The brainchild of Cathy Olmedillas, founder and editor of The Anorak Press, its modernist illustrations are a world away from the garish offerings normally found lining newsagents’ bottom shelves. I caught up with Cathy to find out more about her new arrival.


Why have you decided to make a magazine for under-fives?
I get a lot of parents who write to me and ask for a younger version of Anorak, so the idea for Dot has always been in the back of my head. There are lots of magazines for kids (especially the under-fives) but they all follow the same format, revolving around a cartoon character or a piece of merchandise. I also have an issue with the tone these magazines take; they speak to children in a very odd way and I find them really patronising. Children aren’t stupid; they can understand an adult talking normally to them. There is no need to go over the top.

What do you think toddlers can get out of magazines?
There’s the interactive element; no one lets you write on a book (and you shouldn’t, they’re precious things!). But when using a magazine, a child should be allowed to draw and express their creativity. Plus, magazines are companionable – you can take them anywhere. That’s what I’d like Dot to be; an interactive book you take with you to keep the kids happy while mum and dad are eating at a restaurant, instead of just giving them an iPhone. And even though it’s only 36 pages, hopefully it’s got that collectible feel so that families can keep it as a memento of their children’s creativity.


Is Dot as much a tool for education as it is for enjoyment?
I don’t like the word ‘educational’ and I’m certainly not an expert on education. But I’m a mum and I’ve seen how my child learns. He learns best by having fun. In the world of kids’ culture there are a lot of magazines that try too hard to educate or just shove a brand in your face. I want to do something more fun and genuine than that.

Why is it called Dot?
Originally the magazine was going to be called Bol, which is French for bowl, because every generation in every country had a bowl haircut as a kid. As soon as I had that word in mind, Anna Dunn – who brought Dot to life – and I discussed what ‘Bol’ would look like. He/she would have a giant head with tools inside and he/she would have a bowl haircut.

But every time I mentioned the name Bol to people, they’d just stare at me blankly. So I decided I needed to find an equivalent that sounded just as good and fitted with the character, which we had already started to design by then. I thought of Dot, because he’s got such a round head that he also looks like a dot.

We have not made Dot a boy or a girl; he is just a character and kids can decide what gender he/she is.
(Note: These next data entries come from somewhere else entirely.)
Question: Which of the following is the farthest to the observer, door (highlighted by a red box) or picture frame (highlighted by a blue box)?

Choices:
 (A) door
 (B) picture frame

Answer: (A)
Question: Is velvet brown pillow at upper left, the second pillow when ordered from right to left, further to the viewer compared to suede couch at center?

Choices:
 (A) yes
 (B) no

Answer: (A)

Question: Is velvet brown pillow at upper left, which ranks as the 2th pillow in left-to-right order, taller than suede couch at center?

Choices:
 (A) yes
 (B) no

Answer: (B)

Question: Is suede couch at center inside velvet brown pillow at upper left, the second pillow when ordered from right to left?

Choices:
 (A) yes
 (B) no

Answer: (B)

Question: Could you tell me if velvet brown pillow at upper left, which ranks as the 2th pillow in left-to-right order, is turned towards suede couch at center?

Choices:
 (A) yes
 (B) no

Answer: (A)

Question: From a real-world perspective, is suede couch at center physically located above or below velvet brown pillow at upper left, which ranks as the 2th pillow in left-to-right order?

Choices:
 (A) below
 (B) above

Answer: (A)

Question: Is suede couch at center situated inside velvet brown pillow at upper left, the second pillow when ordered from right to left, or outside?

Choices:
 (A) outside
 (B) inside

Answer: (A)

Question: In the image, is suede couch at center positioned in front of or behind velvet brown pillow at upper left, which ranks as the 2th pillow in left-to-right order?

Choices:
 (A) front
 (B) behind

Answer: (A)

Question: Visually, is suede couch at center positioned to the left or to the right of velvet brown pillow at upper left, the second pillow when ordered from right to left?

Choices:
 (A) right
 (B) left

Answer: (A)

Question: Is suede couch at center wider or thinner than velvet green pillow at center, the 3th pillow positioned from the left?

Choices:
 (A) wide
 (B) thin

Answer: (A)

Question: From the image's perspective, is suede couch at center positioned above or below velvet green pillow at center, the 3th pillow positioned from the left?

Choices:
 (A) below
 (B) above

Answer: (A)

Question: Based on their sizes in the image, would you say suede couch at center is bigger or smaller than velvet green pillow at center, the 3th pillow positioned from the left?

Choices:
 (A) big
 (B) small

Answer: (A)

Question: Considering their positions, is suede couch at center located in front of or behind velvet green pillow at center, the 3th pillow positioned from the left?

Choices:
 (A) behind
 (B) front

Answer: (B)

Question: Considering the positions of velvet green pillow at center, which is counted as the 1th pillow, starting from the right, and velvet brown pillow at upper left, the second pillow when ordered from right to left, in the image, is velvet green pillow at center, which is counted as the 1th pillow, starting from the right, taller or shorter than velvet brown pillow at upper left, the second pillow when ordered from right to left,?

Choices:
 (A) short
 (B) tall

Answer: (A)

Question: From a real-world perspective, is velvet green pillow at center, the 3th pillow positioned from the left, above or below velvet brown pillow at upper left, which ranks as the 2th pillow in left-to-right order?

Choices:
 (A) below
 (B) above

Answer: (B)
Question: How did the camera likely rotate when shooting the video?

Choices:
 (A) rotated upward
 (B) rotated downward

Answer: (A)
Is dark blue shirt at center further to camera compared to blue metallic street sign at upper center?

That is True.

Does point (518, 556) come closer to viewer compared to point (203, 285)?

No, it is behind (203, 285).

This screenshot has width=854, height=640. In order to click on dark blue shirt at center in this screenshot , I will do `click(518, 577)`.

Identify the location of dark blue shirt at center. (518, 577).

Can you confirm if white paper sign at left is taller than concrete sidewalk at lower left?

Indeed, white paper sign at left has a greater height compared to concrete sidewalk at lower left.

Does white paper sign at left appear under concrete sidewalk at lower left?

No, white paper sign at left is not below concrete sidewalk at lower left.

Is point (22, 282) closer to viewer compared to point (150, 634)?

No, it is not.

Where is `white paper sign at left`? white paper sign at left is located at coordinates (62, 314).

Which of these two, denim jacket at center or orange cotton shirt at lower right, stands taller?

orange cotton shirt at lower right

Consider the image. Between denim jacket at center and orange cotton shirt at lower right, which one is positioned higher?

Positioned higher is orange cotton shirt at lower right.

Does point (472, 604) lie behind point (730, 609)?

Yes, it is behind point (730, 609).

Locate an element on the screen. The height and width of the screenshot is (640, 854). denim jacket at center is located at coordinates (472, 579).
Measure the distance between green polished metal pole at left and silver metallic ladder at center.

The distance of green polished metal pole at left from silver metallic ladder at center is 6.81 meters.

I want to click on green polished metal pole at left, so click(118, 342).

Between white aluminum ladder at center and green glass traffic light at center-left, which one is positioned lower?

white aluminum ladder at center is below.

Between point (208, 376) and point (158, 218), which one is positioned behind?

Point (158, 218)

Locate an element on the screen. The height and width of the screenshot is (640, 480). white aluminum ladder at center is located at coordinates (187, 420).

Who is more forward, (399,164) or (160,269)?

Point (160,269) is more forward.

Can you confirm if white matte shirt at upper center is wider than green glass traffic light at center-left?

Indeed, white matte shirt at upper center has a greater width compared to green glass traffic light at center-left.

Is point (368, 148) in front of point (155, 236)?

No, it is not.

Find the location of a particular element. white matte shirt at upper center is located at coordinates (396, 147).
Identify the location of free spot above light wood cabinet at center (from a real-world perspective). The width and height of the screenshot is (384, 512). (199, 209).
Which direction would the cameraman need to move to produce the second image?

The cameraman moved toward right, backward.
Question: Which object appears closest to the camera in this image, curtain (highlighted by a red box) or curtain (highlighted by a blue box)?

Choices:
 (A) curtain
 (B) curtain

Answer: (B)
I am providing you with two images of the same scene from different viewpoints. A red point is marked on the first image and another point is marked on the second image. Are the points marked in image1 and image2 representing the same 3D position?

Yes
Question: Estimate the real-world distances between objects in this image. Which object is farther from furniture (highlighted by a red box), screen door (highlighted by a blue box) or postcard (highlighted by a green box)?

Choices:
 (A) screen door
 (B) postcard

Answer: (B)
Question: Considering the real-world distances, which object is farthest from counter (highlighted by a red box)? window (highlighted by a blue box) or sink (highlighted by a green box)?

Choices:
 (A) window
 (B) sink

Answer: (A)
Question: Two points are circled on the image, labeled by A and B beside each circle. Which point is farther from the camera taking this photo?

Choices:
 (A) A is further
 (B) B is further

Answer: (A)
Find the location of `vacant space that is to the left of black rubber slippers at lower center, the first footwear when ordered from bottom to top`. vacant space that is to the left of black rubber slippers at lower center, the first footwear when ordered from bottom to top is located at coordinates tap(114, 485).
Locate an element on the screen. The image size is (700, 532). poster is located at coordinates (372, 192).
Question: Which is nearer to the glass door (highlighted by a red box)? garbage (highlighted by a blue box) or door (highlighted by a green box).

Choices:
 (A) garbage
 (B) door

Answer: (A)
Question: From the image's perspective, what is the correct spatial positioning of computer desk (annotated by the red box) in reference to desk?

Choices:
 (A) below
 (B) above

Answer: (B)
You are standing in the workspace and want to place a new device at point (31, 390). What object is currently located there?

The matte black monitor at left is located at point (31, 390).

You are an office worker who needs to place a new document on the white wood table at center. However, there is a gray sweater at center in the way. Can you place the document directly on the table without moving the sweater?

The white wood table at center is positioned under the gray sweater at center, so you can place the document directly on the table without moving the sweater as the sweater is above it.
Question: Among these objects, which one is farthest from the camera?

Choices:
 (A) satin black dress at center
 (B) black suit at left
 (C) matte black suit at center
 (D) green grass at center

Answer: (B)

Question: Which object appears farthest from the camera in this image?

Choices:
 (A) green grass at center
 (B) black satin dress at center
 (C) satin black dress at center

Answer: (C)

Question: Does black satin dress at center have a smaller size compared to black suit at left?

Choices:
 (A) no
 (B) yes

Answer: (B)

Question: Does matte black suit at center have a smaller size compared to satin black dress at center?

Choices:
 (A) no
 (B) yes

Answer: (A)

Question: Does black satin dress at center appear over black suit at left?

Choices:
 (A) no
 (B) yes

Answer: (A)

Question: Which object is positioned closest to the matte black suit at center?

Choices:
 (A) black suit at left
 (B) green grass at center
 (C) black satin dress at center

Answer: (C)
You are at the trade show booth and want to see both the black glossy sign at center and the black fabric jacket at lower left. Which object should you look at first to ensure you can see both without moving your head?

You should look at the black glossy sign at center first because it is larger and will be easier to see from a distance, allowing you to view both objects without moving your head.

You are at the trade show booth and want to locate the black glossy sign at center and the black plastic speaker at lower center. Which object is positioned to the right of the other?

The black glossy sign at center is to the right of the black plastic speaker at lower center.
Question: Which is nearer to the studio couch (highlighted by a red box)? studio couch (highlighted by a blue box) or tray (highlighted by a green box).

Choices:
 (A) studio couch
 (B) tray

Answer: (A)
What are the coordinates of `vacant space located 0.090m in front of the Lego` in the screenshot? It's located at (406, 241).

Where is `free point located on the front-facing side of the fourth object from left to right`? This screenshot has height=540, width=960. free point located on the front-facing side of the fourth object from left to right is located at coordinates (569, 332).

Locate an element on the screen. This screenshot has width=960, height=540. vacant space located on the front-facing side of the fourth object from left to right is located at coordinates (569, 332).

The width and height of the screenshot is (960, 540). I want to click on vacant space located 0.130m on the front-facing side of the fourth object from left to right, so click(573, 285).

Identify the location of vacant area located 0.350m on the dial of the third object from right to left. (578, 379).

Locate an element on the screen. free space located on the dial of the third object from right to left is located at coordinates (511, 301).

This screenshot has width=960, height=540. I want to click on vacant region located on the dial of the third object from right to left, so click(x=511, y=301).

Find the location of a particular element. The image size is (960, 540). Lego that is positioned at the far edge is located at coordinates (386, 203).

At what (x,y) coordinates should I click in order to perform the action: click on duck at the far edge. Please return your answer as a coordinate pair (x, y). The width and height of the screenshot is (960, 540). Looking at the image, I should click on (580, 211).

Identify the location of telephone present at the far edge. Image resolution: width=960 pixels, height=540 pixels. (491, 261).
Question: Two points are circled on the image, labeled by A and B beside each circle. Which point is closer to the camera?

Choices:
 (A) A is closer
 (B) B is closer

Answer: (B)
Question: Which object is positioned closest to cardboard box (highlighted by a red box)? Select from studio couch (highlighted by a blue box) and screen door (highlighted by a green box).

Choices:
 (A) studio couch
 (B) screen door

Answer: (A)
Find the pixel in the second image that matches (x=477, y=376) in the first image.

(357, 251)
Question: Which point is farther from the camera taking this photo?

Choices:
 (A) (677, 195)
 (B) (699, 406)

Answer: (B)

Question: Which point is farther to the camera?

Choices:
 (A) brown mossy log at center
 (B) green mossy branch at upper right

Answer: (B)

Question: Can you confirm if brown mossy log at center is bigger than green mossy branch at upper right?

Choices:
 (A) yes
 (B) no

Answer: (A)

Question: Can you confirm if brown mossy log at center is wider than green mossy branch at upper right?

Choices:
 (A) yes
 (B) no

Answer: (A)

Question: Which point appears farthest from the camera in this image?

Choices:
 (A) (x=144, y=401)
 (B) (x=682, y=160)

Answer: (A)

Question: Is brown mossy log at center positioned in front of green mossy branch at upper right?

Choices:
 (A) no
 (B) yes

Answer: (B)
How did you decide on the visual tone?
When I saw Anna’s work I completely fell in love with it. I thought, this is what Dot should be like. We ended up doing a secret Pinterest board together, pinning things we liked – mostly from the 60s and 70s because we both just like the use of primary colours and the simplicity of that era. Anna did 90% of the whole design/illustration, which is amazing! We have invited Lauren Humphrey to do a colouring page, Andres Lozano brought the character Mouse Marp to life, Julia Staite did the activity and Jon Boam gave some old nursery rhymes a contemporary twist.

What’s next for Dot?
The next issue is out in the summer, and I’m working on a little welcome pack for subscribers, which will contain badges, stickers and colouring sheets.

I’d love to see Dot animated at some point, and also to see it translated into other languages. It’s hard to do with Anorak because a lot of it is hand-drawn, but with Dot, we’ve ensured it’s not that way so it can be translatable and localised into lots of different languages.

World domination then?
Exactly! (laughs) Just one step at a time!